Alleen mis je bij zo’n sceptische blik op deze Herenleed-achtige voorstelling toch het bijzondere ervan. De Franse filosofie van na de oorlog is namelijk vergaand door de Duitse beïnvloed, vooral door de dialectiek van Hegel en de kritiek van Heidegger. Je ziet deze denkers ermee worstelen. Völker vraagt de heren waarom het eigenlijk niet tot een gesprek tussen beide tradities kwam. Volgens Jean-Luc Nancy waren er twee verschillen. De Duitse traditie wantrouwde wetenschap en techniek, de Franse traditie wantrouwde de taal en begon die ook grondig te ondermijnen.

Wanneer Badiou echter begint te orakelen over de “mathematische” opvatting van de onverschilligheid jegens het zijnde en Nancy opnieuw zijn stokpaardje van de filosofische vreugde (jouissance) berijdt, roept de gespreksleider hen tot de orde met de vraag wat filosofie tegenwoordig vermag in de Frans-Duitse traditie. Dan lijkt het erop dat de agenda nog altijd door Heidegger wordt bepaald, ondanks diens antisemitisme.

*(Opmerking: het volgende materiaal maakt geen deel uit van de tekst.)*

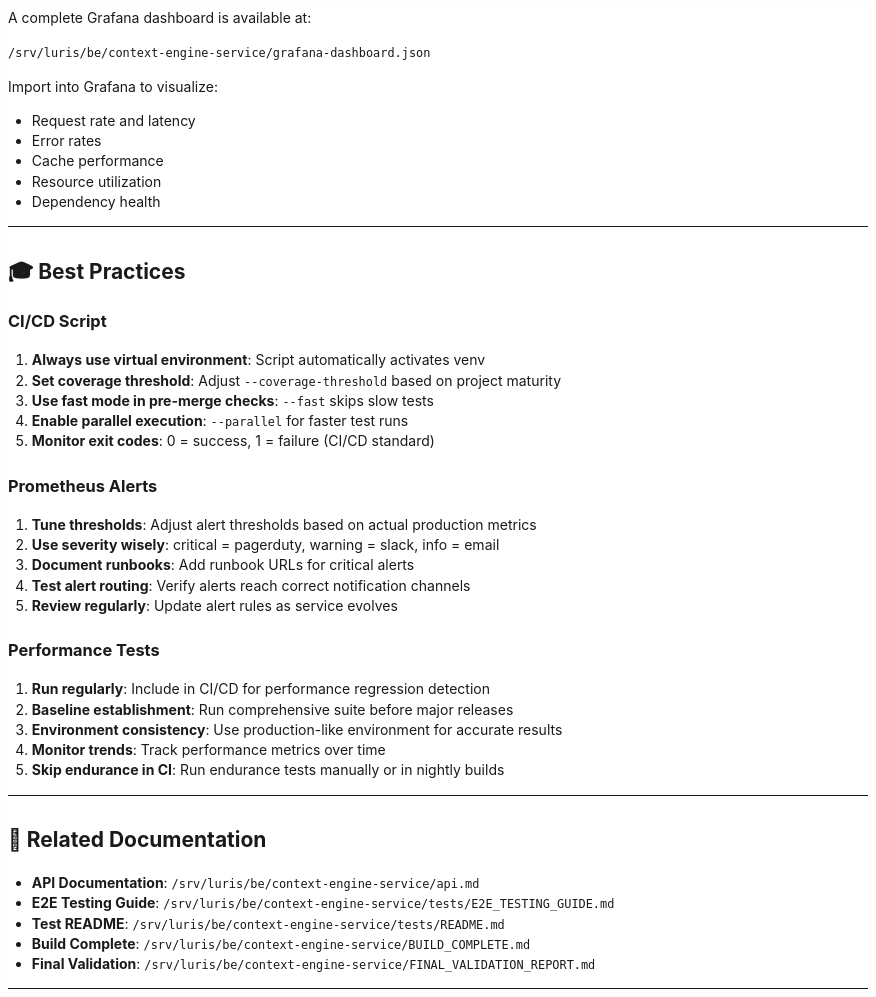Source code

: A complete Grafana dashboard is available at:

```
/srv/luris/be/context-engine-service/grafana-dashboard.json
```

Import into Grafana to visualize:
- Request rate and latency
- Error rates
- Cache performance
- Resource utilization
- Dependency health

---

## 🎓 Best Practices

### CI/CD Script

1. **Always use virtual environment**: Script automatically activates venv
2. **Set coverage threshold**: Adjust `--coverage-threshold` based on project maturity
3. **Use fast mode in pre-merge checks**: `--fast` skips slow tests
4. **Enable parallel execution**: `--parallel` for faster test runs
5. **Monitor exit codes**: 0 = success, 1 = failure (CI/CD standard)

### Prometheus Alerts

1. **Tune thresholds**: Adjust alert thresholds based on actual production metrics
2. **Use severity wisely**: critical = pagerduty, warning = slack, info = email
3. **Document runbooks**: Add runbook URLs for critical alerts
4. **Test alert routing**: Verify alerts reach correct notification channels
5. **Review regularly**: Update alert rules as service evolves

### Performance Tests

1. **Run regularly**: Include in CI/CD for performance regression detection
2. **Baseline establishment**: Run comprehensive suite before major releases
3. **Environment consistency**: Use production-like environment for accurate results
4. **Monitor trends**: Track performance metrics over time
5. **Skip endurance in CI**: Run endurance tests manually or in nightly builds

---

## 🔗 Related Documentation

- **API Documentation**: `/srv/luris/be/context-engine-service/api.md`
- **E2E Testing Guide**: `/srv/luris/be/context-engine-service/tests/E2E_TESTING_GUIDE.md`
- **Test README**: `/srv/luris/be/context-engine-service/tests/README.md`
- **Build Complete**: `/srv/luris/be/context-engine-service/BUILD_COMPLETE.md`
- **Final Validation**: `/srv/luris/be/context-engine-service/FINAL_VALIDATION_REPORT.md`

---
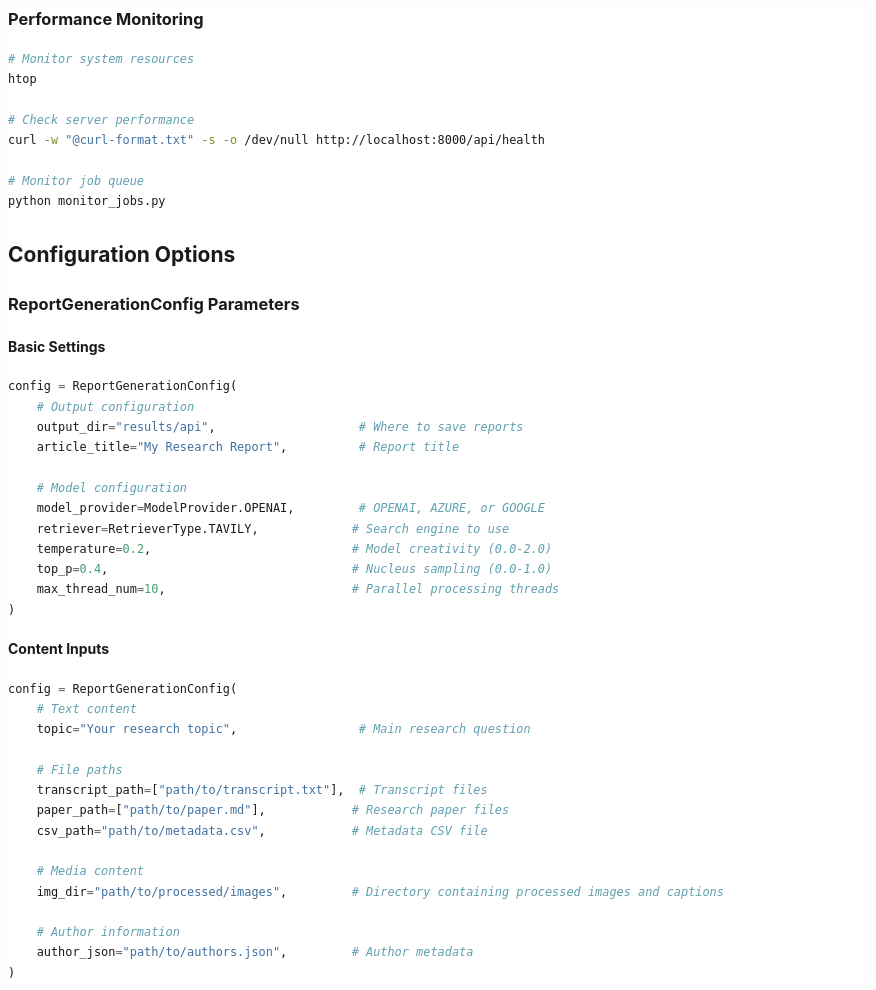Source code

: ### Performance Monitoring

```bash
# Monitor system resources
htop

# Check server performance
curl -w "@curl-format.txt" -s -o /dev/null http://localhost:8000/api/health

# Monitor job queue
python monitor_jobs.py
```

## Configuration Options

### ReportGenerationConfig Parameters

#### Basic Settings
```python
config = ReportGenerationConfig(
    # Output configuration
    output_dir="results/api",                    # Where to save reports
    article_title="My Research Report",          # Report title
    
    # Model configuration
    model_provider=ModelProvider.OPENAI,         # OPENAI, AZURE, or GOOGLE
    retriever=RetrieverType.TAVILY,             # Search engine to use
    temperature=0.2,                            # Model creativity (0.0-2.0)
    top_p=0.4,                                  # Nucleus sampling (0.0-1.0)
    max_thread_num=10,                          # Parallel processing threads
)
```

#### Content Inputs
```python
config = ReportGenerationConfig(
    # Text content
    topic="Your research topic",                 # Main research question
    
    # File paths
    transcript_path=["path/to/transcript.txt"],  # Transcript files
    paper_path=["path/to/paper.md"],            # Research paper files
    csv_path="path/to/metadata.csv",            # Metadata CSV file
    
    # Media content
    img_dir="path/to/processed/images",         # Directory containing processed images and captions
    
    # Author information
    author_json="path/to/authors.json",         # Author metadata
)
```
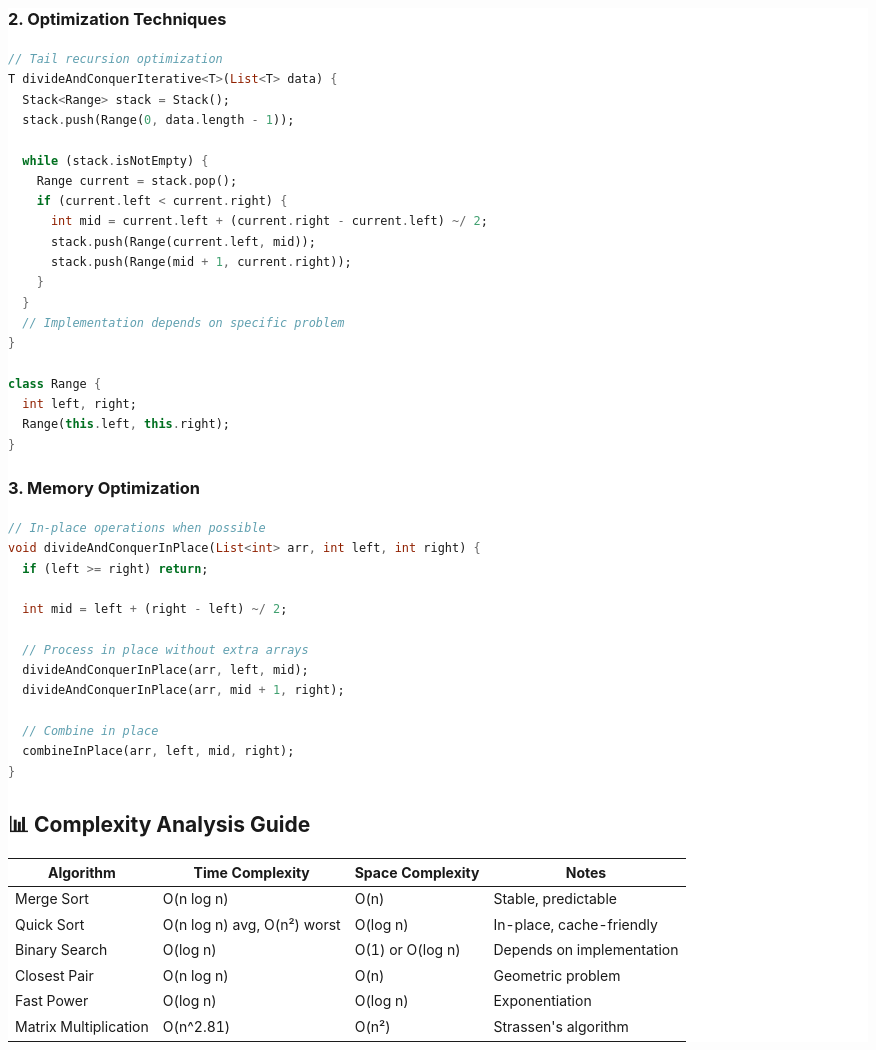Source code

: ### 2. **Optimization Techniques**
```dart
// Tail recursion optimization
T divideAndConquerIterative<T>(List<T> data) {
  Stack<Range> stack = Stack();
  stack.push(Range(0, data.length - 1));
  
  while (stack.isNotEmpty) {
    Range current = stack.pop();
    if (current.left < current.right) {
      int mid = current.left + (current.right - current.left) ~/ 2;
      stack.push(Range(current.left, mid));
      stack.push(Range(mid + 1, current.right));
    }
  }
  // Implementation depends on specific problem
}

class Range {
  int left, right;
  Range(this.left, this.right);
}
```

### 3. **Memory Optimization**
```dart
// In-place operations when possible
void divideAndConquerInPlace(List<int> arr, int left, int right) {
  if (left >= right) return;
  
  int mid = left + (right - left) ~/ 2;
  
  // Process in place without extra arrays
  divideAndConquerInPlace(arr, left, mid);
  divideAndConquerInPlace(arr, mid + 1, right);
  
  // Combine in place
  combineInPlace(arr, left, mid, right);
}
```

## 📊 Complexity Analysis Guide

| Algorithm | Time Complexity | Space Complexity | Notes |
|-----------|----------------|------------------|--------|
| Merge Sort | O(n log n) | O(n) | Stable, predictable |
| Quick Sort | O(n log n) avg, O(n²) worst | O(log n) | In-place, cache-friendly |
| Binary Search | O(log n) | O(1) or O(log n) | Depends on implementation |
| Closest Pair | O(n log n) | O(n) | Geometric problem |
| Fast Power | O(log n) | O(log n) | Exponentiation |
| Matrix Multiplication | O(n^2.81) | O(n²) | Strassen's algorithm |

Verrassend genoeg valt de naam van de belangrijkste levende Duitse filosoof, Jürgen Habermas, geen enkele keer, terwijl die zich over de Franse filosofie niet helemaal onbetuigd heeft gelaten. Is deze Berlijnse discussie, hoe onderhoudend en prikkelend ze mag zijn, uiteindelijk toch niet een eerder Frans onderonsje dan een dialoog tussen twee tradities?

Die vraag lost op in het mooie nawoord van Jan Völker. Hij ondergraaft namelijk de hele mogelijkheid van een dialoog in de filosofie. Zo lijkt Socrates misschien telkens een gesprek aan te gaan, alleen zet hij gewoon een gedachte uiteen waarbij anderen slechts voertuig zijn van zijn betoog. En kun je wel in gesprek met Derrida, Hegel of Adorno? Filosofie richt zich op een publiek zonder daar echt mee in discussie te treden. Zij is begrijpelijk als rationeel vertoog maar als communicatie onbegrijpelijk.

Daar is dit boek al dan niet bedoeld een mooi voorbeeld van. En omdat het in een vertaling verschijnt, schrijft Völker terecht, wordt het uitgetild boven de dogmatiek van de eigen taal en traditie.

Alain Badiou, Jean-Luc Nancy, German Philosophy. A Dialogue. MIT Press. Nawoord Jan Völker, 82 p.